Once these issues and problems are settled and out of the way, the company hopes to regain the former glory of Linear, he said.

"We want to regain Linear’s respectable position as a leading cooling systems company. When the wrong captains are put in charge of a boat, this is what happens," he said.

"Linear used to command respect, and there are many customers who are still with us as our business is still going on. We will work hard to keep our customers happy and carry on with the business," he said.
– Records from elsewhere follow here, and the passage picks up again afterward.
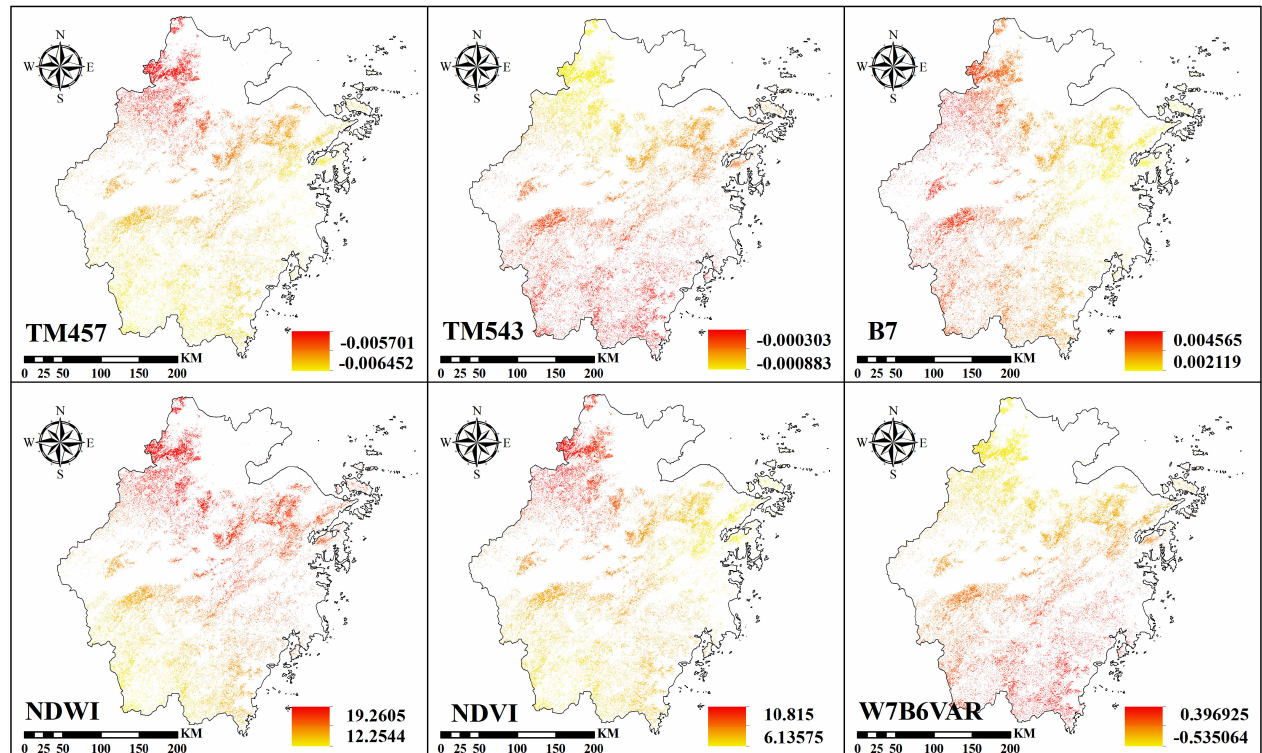
Figure 6. Spatial distribution of model coefficients for different variables in the GWR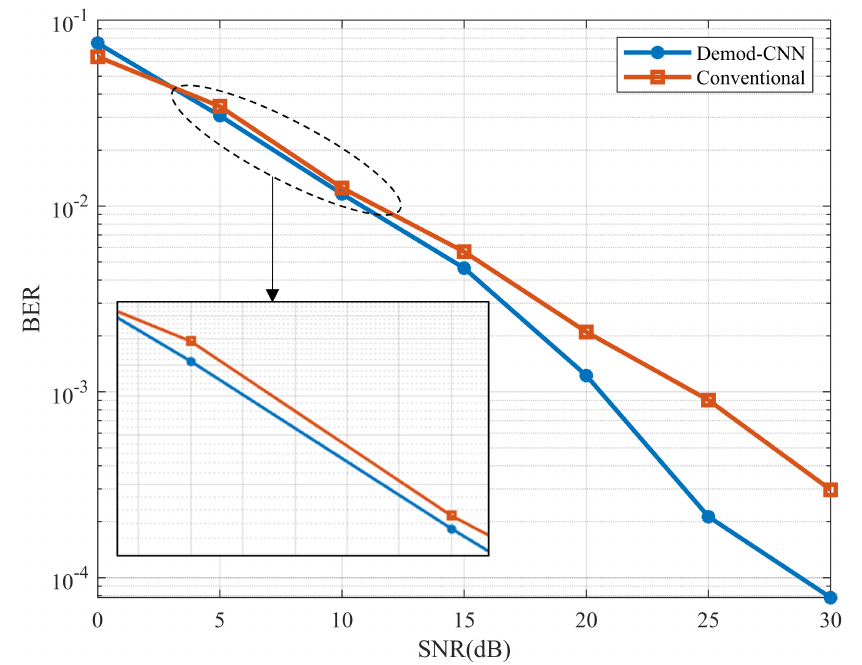
Figure 5. BER performance comparison of the proposed Demod-CNN and conventional technique.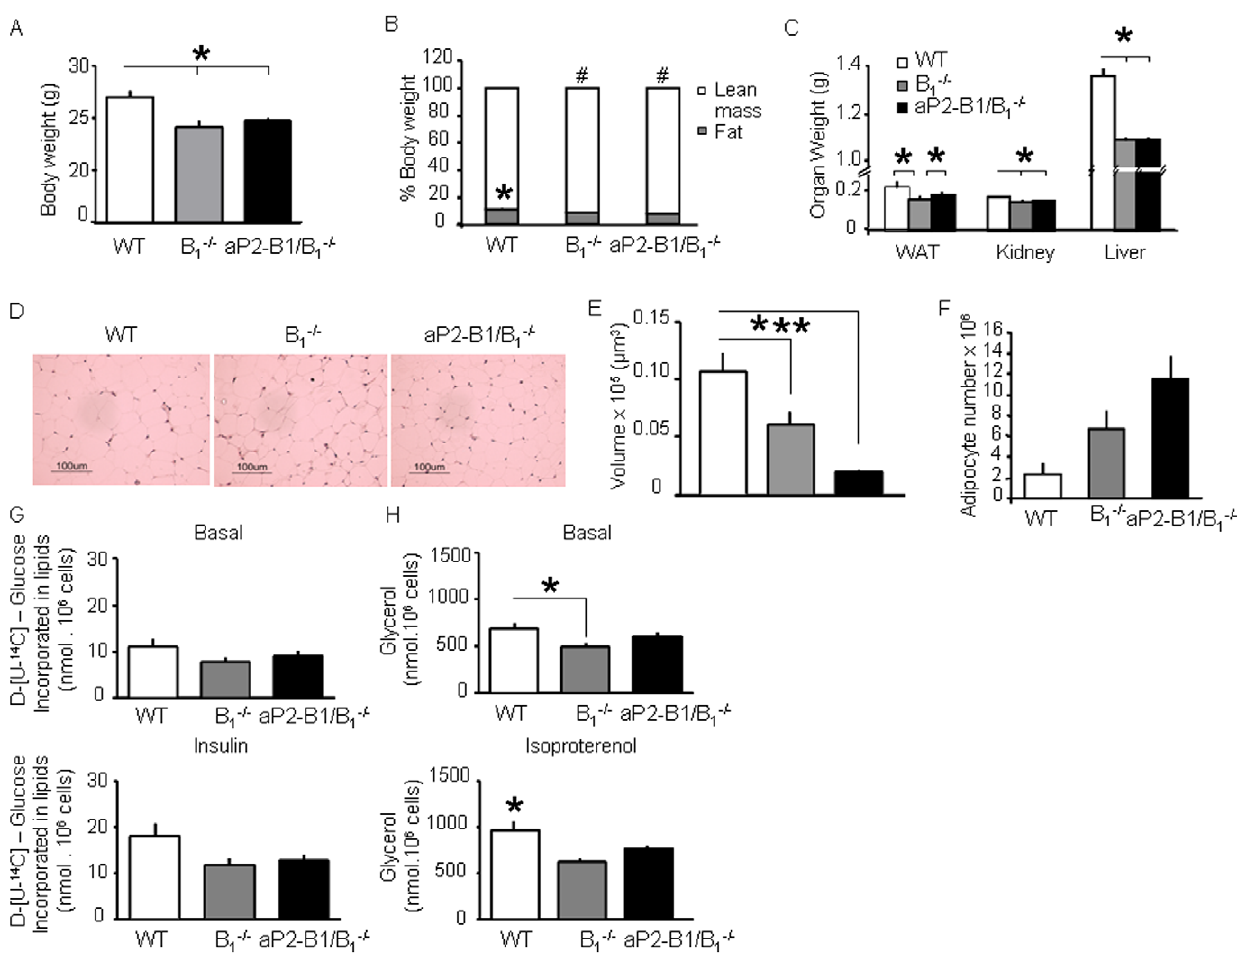
Figure 4. aP2-B 1 / 2 B 1 2 / 2 mice are lean. A: Body weight. B: Body composition. *, P , 0.05 vs. B 1 2 / 2 and aP2-B 1 /B 1 2 / 2 , fat mass comparison; # , P , 0.05 vs. WT, lean mass comparison. C: Organ weight. D: Histology of adipose tissue (H&E staining). Representative pictures of at least five animals per group. E: Adipocyte volume. F: Adipocyte number. G: Basal and maximum (insulin-stimulated) lipogenesis in isolated adipocytes. H: Basal and isoproterenol-induced lipolysis as determined by glycerol production by isolated adipocytes. Values are means 6 SEM of six animals per group. *, P , 0.05; **, P , 0.001.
The company appointed PwC to undertake the investigation under the directive of Bursa, to identify any potential irregularities including but not limited to the operations and maintenance of the prime savings and trust accounts in Sweden, where an advance of RM36 million was purportedly paid out.

PwC concluded in the report that the Dome King project announced by the company was one of the components of a scheme designed to inflate the group’s profits in 2007 and 2008. It also pointed out that Linear’s financial statements from 1999 to 2008 may have been overstated.

The King Dome project, supposedly to build a district cooling plant in Manjung, Perak, for RM1.66 billion, was "awarded" to Linear by a Seychelles-based company, Global Investment Group Inc (GIG). It was then touted as the world’s largest dome structure measuring 1,600m in diameter, housing an indoor city with retail, leisure, resort, food and beverage facilities.

But strangely, neither the project nor GIG were known to investors or the public despite its supposed scale.

Linear later paid RM36 million, almost all its cash reserves, to GIG for a "performance consideration".

The company had said the money was paid out to GIG on the instruction of a director of Linear given in an "autocratic manner", adding that there was absence of proper procedures and internal controls within the group.

PwC said in summary there had been breaches in Linear’s internal processes in relation not only to the King Dome project but also the purported sale of solar panels and non-existent cooling tower spare parts.

According to PwC, if the aforementioned sales are stripped out, Linear’s audited revenue for FY07 would decline from RM158.2 million to RM41.6 million. It would also mean the company registered a loss before tax of RM12.9 million compared with a stated pre-tax profit of RM6.7 million.

It would be a similar story for FY08, where audited revenue would drop to RM17.8 million from RM52.7 million. Linear would be in the red to the tune of RM3 million compared with its stated pre-tax profit of RM4.9 million.
The PwC report suggests there was ongoing fraud at the company a few years before the King Dome scheme was perpetrated at the end of 2009.